The thing is I like the idea of someone struggling with the meaning of that on their own a whole lot better than dropping it like a piece of brain into a zombie tank. I guess I’m thinking of kids, teens, people discovering a sense of curiosity surreptitiously, developing a style of critical thinking as though it were some act of high treason or sedition. It’s a lot more interesting way of feeling the elephant. Asking what passes as a newsgroup these days is like watching a surfer boy picking up chicks by picking out a few bar chords on a sears and roebuck guitar and singing earnest lyrics; painful. Itchy. Uncomfortable.

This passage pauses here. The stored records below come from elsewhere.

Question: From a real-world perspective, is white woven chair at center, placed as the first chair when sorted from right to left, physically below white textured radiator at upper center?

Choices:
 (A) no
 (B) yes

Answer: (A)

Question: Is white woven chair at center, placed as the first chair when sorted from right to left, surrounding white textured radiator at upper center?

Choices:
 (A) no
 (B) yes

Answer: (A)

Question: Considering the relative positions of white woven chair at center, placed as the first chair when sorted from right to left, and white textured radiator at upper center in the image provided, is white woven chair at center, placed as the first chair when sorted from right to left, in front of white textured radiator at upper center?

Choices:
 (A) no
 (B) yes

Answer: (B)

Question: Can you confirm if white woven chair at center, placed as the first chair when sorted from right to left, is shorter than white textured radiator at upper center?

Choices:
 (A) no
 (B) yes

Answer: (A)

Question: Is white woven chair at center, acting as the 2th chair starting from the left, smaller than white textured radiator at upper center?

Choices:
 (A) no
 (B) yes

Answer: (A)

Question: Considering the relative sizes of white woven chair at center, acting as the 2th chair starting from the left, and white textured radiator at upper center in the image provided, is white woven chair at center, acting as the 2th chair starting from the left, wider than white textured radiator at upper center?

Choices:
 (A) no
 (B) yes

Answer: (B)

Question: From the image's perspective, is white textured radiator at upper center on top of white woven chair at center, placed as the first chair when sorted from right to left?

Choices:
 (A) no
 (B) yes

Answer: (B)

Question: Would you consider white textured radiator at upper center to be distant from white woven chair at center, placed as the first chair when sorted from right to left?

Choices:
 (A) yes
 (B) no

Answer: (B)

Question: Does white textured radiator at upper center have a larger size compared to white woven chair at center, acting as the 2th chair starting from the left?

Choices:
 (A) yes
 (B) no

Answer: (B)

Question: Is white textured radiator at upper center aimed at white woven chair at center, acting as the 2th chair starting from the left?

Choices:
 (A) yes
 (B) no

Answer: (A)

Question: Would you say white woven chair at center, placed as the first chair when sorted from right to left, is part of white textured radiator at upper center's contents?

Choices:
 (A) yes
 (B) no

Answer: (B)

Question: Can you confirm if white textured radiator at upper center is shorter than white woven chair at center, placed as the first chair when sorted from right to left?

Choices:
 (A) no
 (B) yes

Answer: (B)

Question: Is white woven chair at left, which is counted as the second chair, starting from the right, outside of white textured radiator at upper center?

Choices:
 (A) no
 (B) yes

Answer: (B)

Oh. Not trying to be cryptic myself. There’s an old parable about a merchant ship bringing an elephant to a kingdom that had never seen one so the king sends his blind wise men to go take a look, they each feel a different part of the elephant. The point of the parable is something like it’s all a matter of perception with a winking dig at the king (e.g. you want perspective you should go see for yourself) and at least one version appeals to a four year olds sense of humor (“You can trust me your majesty, it’s like a giant rope from heaven, tug on it and the sky opens up with poop”). That’s a compliment, there are grand and noble people who have lived and died without ever doing anything as profound as making a four year old laugh.

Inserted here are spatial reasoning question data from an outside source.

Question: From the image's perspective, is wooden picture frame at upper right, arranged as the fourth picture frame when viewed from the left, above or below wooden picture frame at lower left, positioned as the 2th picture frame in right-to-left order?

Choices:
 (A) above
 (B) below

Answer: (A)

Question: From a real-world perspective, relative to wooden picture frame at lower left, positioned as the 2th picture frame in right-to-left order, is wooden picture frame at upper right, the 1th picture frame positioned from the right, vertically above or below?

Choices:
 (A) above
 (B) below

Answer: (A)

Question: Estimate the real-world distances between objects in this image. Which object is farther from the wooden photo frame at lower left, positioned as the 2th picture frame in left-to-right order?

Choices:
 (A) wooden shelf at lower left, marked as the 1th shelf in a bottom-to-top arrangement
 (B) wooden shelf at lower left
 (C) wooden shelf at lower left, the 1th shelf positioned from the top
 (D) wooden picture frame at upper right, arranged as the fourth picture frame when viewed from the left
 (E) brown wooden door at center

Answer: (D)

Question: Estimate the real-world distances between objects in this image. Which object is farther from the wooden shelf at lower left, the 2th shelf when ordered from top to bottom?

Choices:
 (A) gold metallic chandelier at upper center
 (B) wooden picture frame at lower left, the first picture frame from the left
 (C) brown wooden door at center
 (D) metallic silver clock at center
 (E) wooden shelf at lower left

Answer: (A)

That’s what I meant by feeling the elephant. I like the idea of a curious teen feeling that elephant on his own. Googling elephant to look at the picture is not only much less romantic and much more mundane but it’s also like staking curiosity in the heart. I submit even if you’ve seen thousands of pictures of elephants, if you have the opportunity to feel one you should do it. I’d even suggest you break into a zoo, but that’d be illegal. To be more concrete about it; even if some motherfucker tells you the quote is from Friedrich Nietzsche and tells you what it means, you should go read Nietzsche yourself or quit asking questions about shit you don’t bother thinking about yourself.
Huh. That all came out a bit more, I don’t know, smug? than I was looking for. I’m going to stay with four year olds for a minute because I already brought them up. I think every artist (I mean painters) has gone through a period where they really try hard to capture the essence of a four year olds scribbling. There’s an openness and honesty in children’s drawings, and sure, every four year old except yours sucks and it’s just scribbling, but yours is genius. I’m going to skip my own opinion and just state that it takes a masterful adult to unlearn everything they know about design and paint like a child. If I were forced at gunpoint to teach philosophy to teenagers, that’d be my suggestion; approach it like you were ten years younger and not ten years older. Approach it with a sense of wonder and curiosity, not smugness or boredom, or, you know, go do something useful like play a pick-up game or tell poop parables to four year olds.
Oh, the context I was looking for with Our Beloved Revolutionary Sweetheart? Camper Van Beethoven album. Of course y’all knew that, right? I could have sworn I saw y’all explaining that in a chat room (e.g. This is Joe Stalin’s Cadillac, Joe Stalin’s Cadillac, we’re drivin’ round the block in Stalin’s Cadillac) (of course a few of you quoted exhuming McCarthy, right species wrong genus).